*Tasks:*
[1] In the arbitration excerpt, what is the maximum length of a leave of absence under rule 15.1?
[2] List every rule number cited in the arbitration excerpt.
[3] Using the arbitration excerpt, decide whether each statement agrees with it: (a) The Company granted Mr. Brand's April 1998 request for reinstatement. (b) The Arbitrator settles the Company's objection to raising rule 15. (c) Under rule 15.2, an employee who takes other employment while on leave without the required consent is considered out of the service.

*Text segment:*
§ §

Following his release from custody, in April of 1998 Mr. Brand requested to be reinstated into his employment, a request which was denied by the Company. In these proceedings the Union asserts a two-fold position: firstly that Mr. Brand was improperly denied a leave of absence under rule 15 of the collective agreement and, secondly, that the Company did not have just cause to terminate his employment. The Company’s representatives object to the raising of rule 15, a matter which they submit is not identified within the Joint Statement of Issue, and is therefore beyond the Arbitrator’s jurisdiction. In the circumstances I do not consider it necessary to resolve that dispute. In my view, even if the issue of rule 15 can properly be raised, the objective circumstances of the grievor’s incarceration were sufficient for the Company to exercise its discretion under rule 15.1 to deny the request for leave. Assuming, without finding, that the Company’s decision in that regard is arbitrable (a matter upon which the Arbitrator has some substantial doubt) I would not be inclined to find that the Company’s decision was arbitrary within the meaning of rule 15.3.

The collective agreement provisions in question read as follows:

15.1 When the requirements of the service will permit, employees will be granted leave of absence, not to exceed 90 days, with the privilege of renewal by consent of the Management and the duly authorized Local Representative of the Union.

15.2 Any employee engaging in other employment while on leave, except with consent of Management and the duly authorized Local Representative of the Union, shall be considered out of the service.

15.3 The arbitrary refusal of a reasonable amount of leave to employees when they can be spared, or failure to handle promptly cases involving sickness or business matters of serious importance to the employee, is an improper practice and may be handled as unjust treatment under this Agreement.

§ §

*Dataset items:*
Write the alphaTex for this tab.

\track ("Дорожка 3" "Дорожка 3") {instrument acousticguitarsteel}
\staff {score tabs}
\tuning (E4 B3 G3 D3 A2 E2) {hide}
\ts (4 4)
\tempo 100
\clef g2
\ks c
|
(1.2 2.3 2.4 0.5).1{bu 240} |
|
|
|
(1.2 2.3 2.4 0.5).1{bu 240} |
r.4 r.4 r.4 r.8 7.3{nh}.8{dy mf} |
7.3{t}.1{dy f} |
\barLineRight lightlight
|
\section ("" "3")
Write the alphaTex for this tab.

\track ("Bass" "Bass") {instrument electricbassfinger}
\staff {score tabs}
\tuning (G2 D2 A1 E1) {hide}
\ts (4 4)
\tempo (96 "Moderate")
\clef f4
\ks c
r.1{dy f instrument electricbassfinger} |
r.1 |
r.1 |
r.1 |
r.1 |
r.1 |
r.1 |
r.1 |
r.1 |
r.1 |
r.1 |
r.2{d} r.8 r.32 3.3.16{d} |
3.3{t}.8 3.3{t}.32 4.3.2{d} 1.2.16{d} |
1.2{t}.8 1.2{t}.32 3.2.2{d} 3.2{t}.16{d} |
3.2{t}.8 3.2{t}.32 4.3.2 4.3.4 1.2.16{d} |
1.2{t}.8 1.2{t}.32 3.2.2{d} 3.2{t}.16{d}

§ §

*Results for each task:*
[1] Not to exceed 90 days.

[2] 15, 15.1, 15.2, 15.3

[3]
(a) No: "a request which was denied by the Company."
(b) No: "In the circumstances I do not consider it necessary to resolve that dispute."
(c) Yes: "shall be considered out of the service."